The Truland Group's bankruptcy is unfolding with tragic poignancy and pace.

Everything, from the auctioning of the company's vehicle fleet (see the photo above) to a bankruptcy court session where jobless former staff members and creditors briefly confronted CEO Robert Truland, speaks to the waste and damage caused by the failure.

A year ago Truland was known as the 10th biggest electrical contractor in the U.S., with annual revenue of about $500 million. It is now liquidating assets after filing for protection from creditors in federal bankruptcy court in Alexandria, Va. July 31. A trustee has been appointed to oversee the work.

Baltimore-based XL Specialty Insurance Co., Truland's principal surety, indicates in court filings that its exposure to claims on Truland bonds could be more than $12.5 million.
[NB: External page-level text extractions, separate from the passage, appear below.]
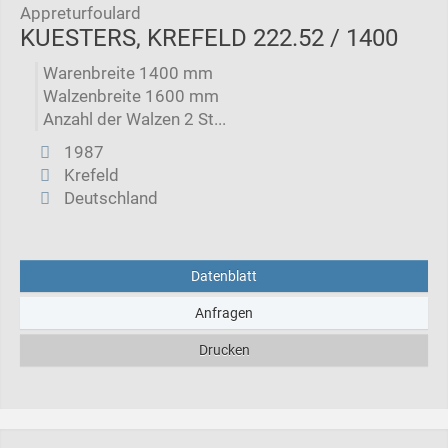
Appreturfoulard
KUESTERS, KREFELD 222.52 / 1400
Warenbreite 1400 mm
Walzenbreite 1600 mm
Anzahl der Walzen 2 St...
1987
Krefeld
Deutschland
Datenblatt
Anfragen
Drucken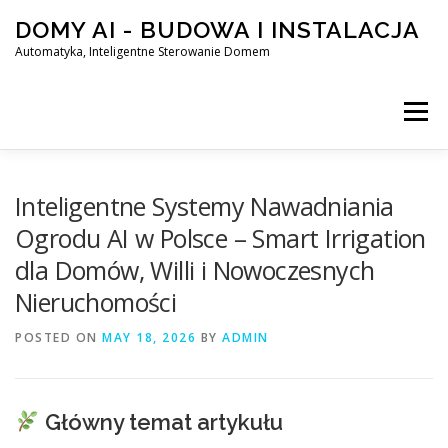
Skip
DOMY AI - BUDOWA I INSTALACJA
to
content
Automatyka, Inteligentne Sterowanie Domem
Menu
HOME
Inteligentne Systemy Nawadniania
Ogrodu AI w Polsce – Smart Irrigation
dla Domów, Willi i Nowoczesnych
SMART DOM AI – AUTOMATYKA, INTELIGENTNE STEROWA
Nieruchomości
POSTED ON
BLOG
MAY 18, 2026
KONTAKT
BY
ADMIN
Główny temat artykułu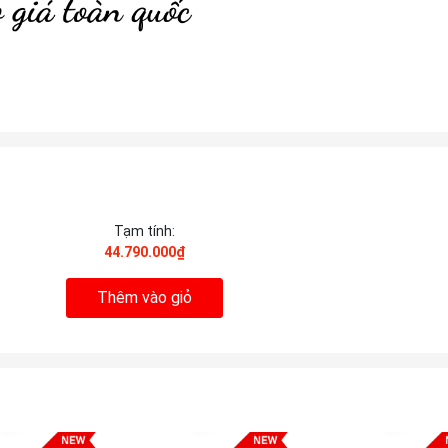
Tạm tính:
44.790.000₫
Thêm vào giỏ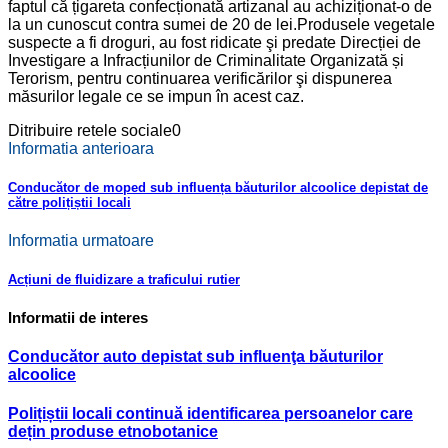
faptul că țigareta confecționată artizanal au achiziționat-o de
la un cunoscut contra sumei de 20 de lei.Produsele vegetale
suspecte a fi droguri, au fost ridicate şi predate Direcției de
Investigare a Infracțiunilor de Criminalitate Organizată și
Terorism, pentru continuarea verificărilor şi dispunerea
măsurilor legale ce se impun în acest caz.
Ditribuire retele sociale
0
Informatia anterioara
Conducător de moped sub influența băuturilor alcoolice depistat de
către polițiștii locali
Informatia urmatoare
Acțiuni de fluidizare a traficului rutier
Informatii de interes
Conducător auto depistat sub influenţa băuturilor
alcoolice
Polițiștii locali continuă identificarea persoanelor care
dețin produse etnobotanice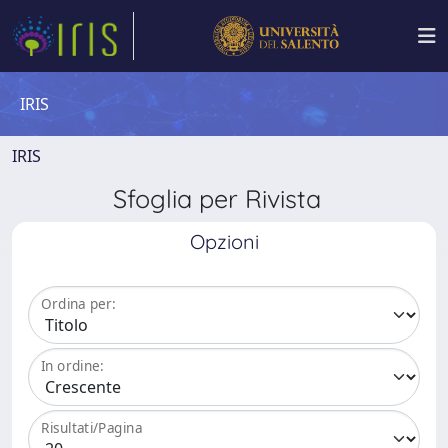
IRIS
IRIS
Sfoglia per Rivista
Opzioni
Ordina per:
In ordine:
Risultati/Pagina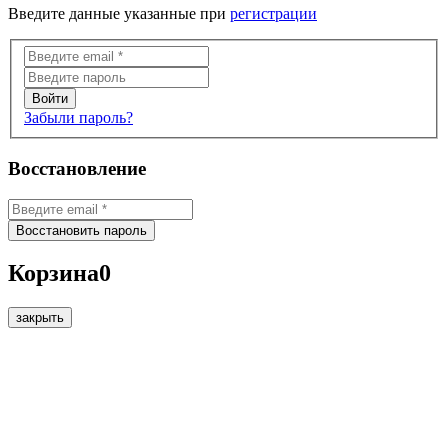
Введите данные указанные при
регистрации
Забыли пароль?
Восстановление
Корзина
0
закрыть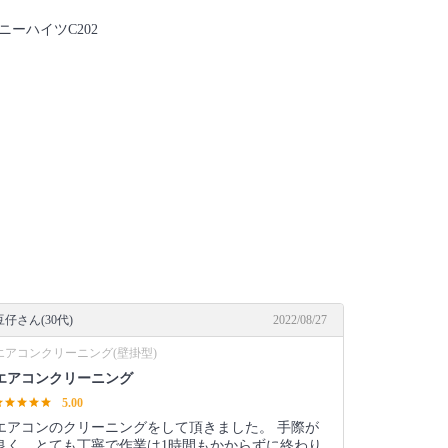
ハニーハイツC202
豆仔さん(30代)
2022/08/27
エアコンクリーニング(壁掛型)
エアコンクリーニング
5.00
エアコンのクリーニングをして頂きました。 手際が
良く、とても丁寧で作業は1時間もかからずに終わり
XL is suing Robert Truland in federal district court in Alexandria to recover $1.3 million that XL says it has already spent on Truland bond claims.

According to one of many stories on the Truland bankruptcy by Daniel J. Sernovitz of the Washington Business Journal, Robert Truland told a bankruptcy court judge that his weekly salary was $25,000. 


The bankruptcy filing came while Truland was working on about 16 projects in the Washington, D.C. area alone.

On one project, the Wakefield High School Reconstruction, a Truland affiliate called Pel-Bern Electric Corp. has a roughly $11.3-million contract with Forrester Construction Co. On August 6, according to documents filed with the bankruptcy court by XL, Forrester Project Exexutive Joseph Ockershausen expressed  dismay in a letter to XL that the surety had not since the bankruptcy filing agreed to "comply with its obligations under the bond." Forrester had made timely notice, Ockershausen wrote, and time was slipping by to avoid delays in finishing the almost-completed. It isn't clear what has happened since. 

An even more interesting letter, another exhibit to a filing by XL, provides clues to the big federal data center project that may have pushed Truland into bankruptcy.

The letter was from James Fredmund, operations vice president of Balfour Beatty/DPR/Big D, a joint venture. It had sent sent a notice of default and claim to XL in October, 2012 on Truland's roughly $47-million subcontract for a National Security Agency data center in Utah. The project was plagued with electrical problems. According to Sernovitz and the Washington Business Journal, a representative of the U.S. Army Corp of Engineers says it has settled most payment issues with the prime contractor. But it isn't clear how much Truland will collect when an arbitration of its disputed final payment is completed.

The 2012 letter from the prime contractor to XL said that Truland had claimed that accelerating work with added manpower would endanger its ability to meet payroll.

Whether that project and that trouble was the beginning of the end for Truland may become clearer in coming weeks.